PROVIDED RECORDS →

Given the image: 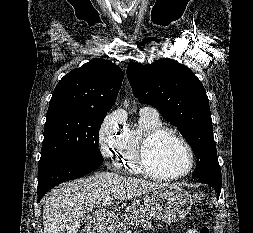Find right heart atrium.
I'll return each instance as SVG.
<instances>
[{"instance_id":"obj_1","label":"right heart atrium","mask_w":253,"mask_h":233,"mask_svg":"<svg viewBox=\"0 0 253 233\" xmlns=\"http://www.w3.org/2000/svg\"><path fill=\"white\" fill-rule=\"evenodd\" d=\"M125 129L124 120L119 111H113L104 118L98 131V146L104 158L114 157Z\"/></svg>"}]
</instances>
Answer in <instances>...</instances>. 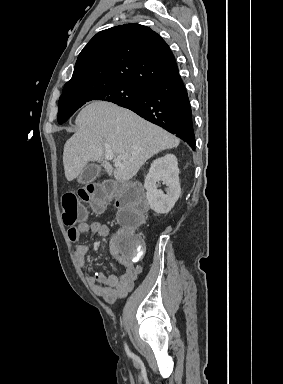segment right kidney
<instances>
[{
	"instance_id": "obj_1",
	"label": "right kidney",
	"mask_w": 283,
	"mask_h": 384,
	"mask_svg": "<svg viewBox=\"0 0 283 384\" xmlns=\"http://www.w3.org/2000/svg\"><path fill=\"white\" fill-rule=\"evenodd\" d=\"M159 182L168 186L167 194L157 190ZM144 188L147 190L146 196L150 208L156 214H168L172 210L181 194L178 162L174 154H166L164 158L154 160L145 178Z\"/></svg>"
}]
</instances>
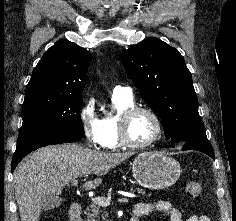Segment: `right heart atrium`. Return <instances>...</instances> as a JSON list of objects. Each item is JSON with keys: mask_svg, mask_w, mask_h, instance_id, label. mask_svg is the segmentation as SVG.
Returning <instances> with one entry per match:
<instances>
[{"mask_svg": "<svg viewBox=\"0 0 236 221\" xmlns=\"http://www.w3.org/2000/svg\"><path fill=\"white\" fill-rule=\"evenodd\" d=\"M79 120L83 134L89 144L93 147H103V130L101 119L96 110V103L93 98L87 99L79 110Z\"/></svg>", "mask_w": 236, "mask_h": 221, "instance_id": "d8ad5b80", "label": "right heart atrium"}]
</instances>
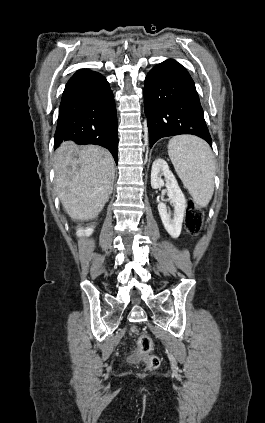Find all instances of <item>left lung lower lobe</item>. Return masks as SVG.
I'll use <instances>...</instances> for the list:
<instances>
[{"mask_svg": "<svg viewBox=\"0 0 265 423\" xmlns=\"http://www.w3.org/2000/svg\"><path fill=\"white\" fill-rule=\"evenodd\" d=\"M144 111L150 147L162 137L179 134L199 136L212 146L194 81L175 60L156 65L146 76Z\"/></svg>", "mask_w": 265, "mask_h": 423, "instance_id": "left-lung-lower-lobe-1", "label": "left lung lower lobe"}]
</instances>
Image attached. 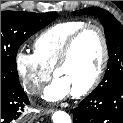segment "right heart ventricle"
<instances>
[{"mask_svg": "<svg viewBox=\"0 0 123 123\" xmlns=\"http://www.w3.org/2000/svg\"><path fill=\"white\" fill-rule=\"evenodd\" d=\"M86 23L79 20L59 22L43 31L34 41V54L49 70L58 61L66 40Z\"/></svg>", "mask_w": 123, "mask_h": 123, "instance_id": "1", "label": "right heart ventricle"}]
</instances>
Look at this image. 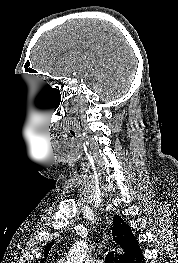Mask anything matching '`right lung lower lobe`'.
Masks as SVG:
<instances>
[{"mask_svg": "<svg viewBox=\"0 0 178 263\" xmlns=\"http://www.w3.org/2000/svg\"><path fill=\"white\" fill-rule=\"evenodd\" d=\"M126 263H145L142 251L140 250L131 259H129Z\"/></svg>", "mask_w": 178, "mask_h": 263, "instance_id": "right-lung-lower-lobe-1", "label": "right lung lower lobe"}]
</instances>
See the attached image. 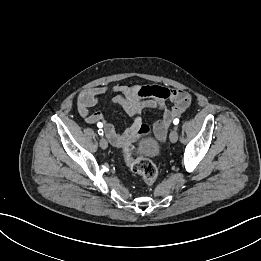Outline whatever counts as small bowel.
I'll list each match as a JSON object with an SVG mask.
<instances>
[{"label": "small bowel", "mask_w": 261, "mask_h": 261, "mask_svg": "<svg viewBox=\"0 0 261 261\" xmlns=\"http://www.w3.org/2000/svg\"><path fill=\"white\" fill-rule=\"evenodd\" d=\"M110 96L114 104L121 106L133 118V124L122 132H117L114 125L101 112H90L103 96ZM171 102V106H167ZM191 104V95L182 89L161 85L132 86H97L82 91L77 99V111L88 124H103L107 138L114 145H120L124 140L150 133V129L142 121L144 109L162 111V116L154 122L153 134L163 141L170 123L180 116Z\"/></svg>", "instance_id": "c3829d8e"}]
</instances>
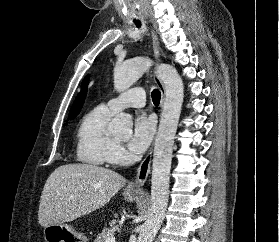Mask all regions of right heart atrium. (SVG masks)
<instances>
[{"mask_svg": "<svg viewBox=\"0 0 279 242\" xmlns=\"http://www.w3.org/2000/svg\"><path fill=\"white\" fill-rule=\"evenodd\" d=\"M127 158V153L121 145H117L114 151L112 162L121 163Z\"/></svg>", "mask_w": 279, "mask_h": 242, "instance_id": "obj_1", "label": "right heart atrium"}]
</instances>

---

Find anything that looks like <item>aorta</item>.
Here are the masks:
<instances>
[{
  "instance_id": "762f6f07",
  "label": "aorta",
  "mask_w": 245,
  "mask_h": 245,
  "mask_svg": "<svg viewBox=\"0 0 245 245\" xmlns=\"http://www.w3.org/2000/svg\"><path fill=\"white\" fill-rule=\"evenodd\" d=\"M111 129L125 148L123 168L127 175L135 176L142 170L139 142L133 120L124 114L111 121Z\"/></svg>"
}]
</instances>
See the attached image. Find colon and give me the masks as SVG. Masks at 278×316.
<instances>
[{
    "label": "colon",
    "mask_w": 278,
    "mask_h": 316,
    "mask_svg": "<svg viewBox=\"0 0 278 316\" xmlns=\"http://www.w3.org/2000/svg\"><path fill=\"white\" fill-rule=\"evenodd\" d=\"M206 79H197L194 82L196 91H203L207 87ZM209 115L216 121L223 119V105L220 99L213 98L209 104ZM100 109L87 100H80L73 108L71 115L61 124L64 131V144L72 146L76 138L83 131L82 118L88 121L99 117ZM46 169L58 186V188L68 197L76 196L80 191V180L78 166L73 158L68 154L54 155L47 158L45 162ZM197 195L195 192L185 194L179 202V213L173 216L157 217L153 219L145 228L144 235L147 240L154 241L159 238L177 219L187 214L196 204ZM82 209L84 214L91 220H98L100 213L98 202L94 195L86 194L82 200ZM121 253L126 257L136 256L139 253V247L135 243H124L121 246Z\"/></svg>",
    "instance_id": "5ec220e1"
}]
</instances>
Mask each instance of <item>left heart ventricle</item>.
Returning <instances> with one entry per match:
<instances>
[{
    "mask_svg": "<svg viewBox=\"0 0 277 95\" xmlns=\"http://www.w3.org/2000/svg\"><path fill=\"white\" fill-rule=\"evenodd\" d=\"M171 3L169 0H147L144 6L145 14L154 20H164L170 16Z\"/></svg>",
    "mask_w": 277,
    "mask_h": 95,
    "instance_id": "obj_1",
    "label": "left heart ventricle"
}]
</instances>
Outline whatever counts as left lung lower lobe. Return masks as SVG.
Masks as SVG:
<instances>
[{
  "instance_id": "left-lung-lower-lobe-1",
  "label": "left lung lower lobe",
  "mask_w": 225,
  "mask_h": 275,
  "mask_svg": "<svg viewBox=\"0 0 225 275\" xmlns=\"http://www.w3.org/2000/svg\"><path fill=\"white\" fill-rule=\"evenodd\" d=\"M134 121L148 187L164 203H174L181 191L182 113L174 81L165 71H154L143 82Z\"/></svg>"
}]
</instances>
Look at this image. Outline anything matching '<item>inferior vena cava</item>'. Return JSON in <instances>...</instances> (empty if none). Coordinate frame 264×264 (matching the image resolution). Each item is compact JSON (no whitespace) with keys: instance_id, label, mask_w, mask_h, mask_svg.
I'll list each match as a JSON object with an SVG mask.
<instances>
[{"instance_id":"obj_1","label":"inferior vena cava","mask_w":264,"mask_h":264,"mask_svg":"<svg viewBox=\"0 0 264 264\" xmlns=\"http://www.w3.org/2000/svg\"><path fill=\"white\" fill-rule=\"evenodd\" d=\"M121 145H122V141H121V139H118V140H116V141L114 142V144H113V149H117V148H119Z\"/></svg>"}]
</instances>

WHAT YOU ARE ASKED TO DO →
Copy out the lines word for word, starting at the line that contains "Outline whatever counts as left" and ending at the line that contains "121L148 187L164 203H174L181".

TASK RESPONSE →
Outline whatever counts as left lung lower lobe. Return masks as SVG.
Masks as SVG:
<instances>
[{
  "instance_id": "left-lung-lower-lobe-1",
  "label": "left lung lower lobe",
  "mask_w": 225,
  "mask_h": 275,
  "mask_svg": "<svg viewBox=\"0 0 225 275\" xmlns=\"http://www.w3.org/2000/svg\"><path fill=\"white\" fill-rule=\"evenodd\" d=\"M134 121L148 187L164 203H174L181 191L182 113L174 81L165 71H154L143 82Z\"/></svg>"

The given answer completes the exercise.